In a world that has become ever more oriented toward youth, it is sometimes difficult for those of us in mid-life to figure out where we belong. As the first gray appears in our hair and those tiny wrinkles show up on our face we are besieged by radio, print and television ads exhorting us to 'look younger in just 14 days!' as if not looking younger will cause us irreparable harm:
Signs of old womanhood are not supposed to be seen. Women are socially and professionally handicapped by wrinkles and gray hair in a way that men are not. A multibillion-dollar 'beauty' industry exploits women's well-founded fear of looking old. This industry spends megafortunes to advertise elaborately packaged, but mostly useless, products, by convincing women that their natural skins are unfit to be seen in public. Every female face must be resurfaced by a staggering variety of colored putties, powders and pastes. Instead of aging normally through their full life cycle, women are constrained to create an illusion that their growth process stops in the first decade or two of adulthood...
~~ Barbara Walker, The Crone (Women of Age, Wisdom and Power)
In many ways this is true. Just ask any woman in mid-life who's looking for a job! Society has decided that younger is better so we color our hair, put on our creams and lotions and try to convince the world that we aren't all that old. It wasn't always that way, though:
The Crone's title was related to the word crown and she represented the power of the ancient tribal matriarch who made the moral and legal decisions for her subjects and descendants. It was the medieval metamorphosis of the wise woman into the witch that changed the word Crone from a compliment to an insult and established the stereotype of malevolent old womanhood that continues to haunt elder women today.
~~ Barbara Walker, The Crone (Women of Age, Wisdom and Power)
In Native American culture the role of Crone is one of stature. Such women are looked to for counsel in all areas of daily life. They are respected and revered:
When our elders step across the threshold of the Grandmother Lodge, leaving their bleeding behind them, they become the Keepers of the Law. No longer is their attention consumed with the creation and rearing of their own family... Thus their attention turns to the children of all Our Relations: not just their own children, or the children of their friends, their clan or tribe, but the children of all the hoops: the Two-Leggeds, the Four-Leggeds, the Wingeds, the Finned, the Green-Growing Ones, and all others. Our relationship with this great circle of Life rests ultimately in their hands. They must give away this responsibility by modeling, teaching, and sharing the living of this law -- in everyday life -- to men, women, children -- that all might come into balance.

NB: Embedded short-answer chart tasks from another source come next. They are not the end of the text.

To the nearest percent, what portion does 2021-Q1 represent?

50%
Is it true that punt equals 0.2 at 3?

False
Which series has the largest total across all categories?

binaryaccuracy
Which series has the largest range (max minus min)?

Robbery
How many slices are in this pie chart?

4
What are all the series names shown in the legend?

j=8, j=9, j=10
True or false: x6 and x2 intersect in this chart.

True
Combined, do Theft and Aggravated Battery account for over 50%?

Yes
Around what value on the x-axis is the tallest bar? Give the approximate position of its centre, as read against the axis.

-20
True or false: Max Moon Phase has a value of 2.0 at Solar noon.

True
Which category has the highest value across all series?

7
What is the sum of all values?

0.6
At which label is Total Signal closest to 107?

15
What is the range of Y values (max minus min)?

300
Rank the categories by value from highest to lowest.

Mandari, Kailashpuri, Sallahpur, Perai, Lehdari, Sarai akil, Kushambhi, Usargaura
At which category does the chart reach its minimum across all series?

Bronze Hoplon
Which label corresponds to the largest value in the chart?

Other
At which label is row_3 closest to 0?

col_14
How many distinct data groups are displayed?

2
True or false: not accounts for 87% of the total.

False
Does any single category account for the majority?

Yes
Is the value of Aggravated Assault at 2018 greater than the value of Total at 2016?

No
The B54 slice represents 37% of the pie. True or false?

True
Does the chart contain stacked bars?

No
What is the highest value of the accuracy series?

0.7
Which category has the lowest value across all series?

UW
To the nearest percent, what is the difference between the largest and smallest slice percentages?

~~ Brooke Medicine Eagle, Women Of The 14th Moon
CWWE was formed as a place for we women who are in mid-life to come together and share the wisdom we have gained throughout our years. It is a place of security where we can support and love one another. It is a place where we can discuss the issues that affect our lives.
I am extremely proud to be associated with this fine group! If you are interested in finding out more about Crone~WiseWoman~Elder please click on this banner.
If we are to be well, we must care for ourselves. We must not cast the old woman out, but become her more abundantly.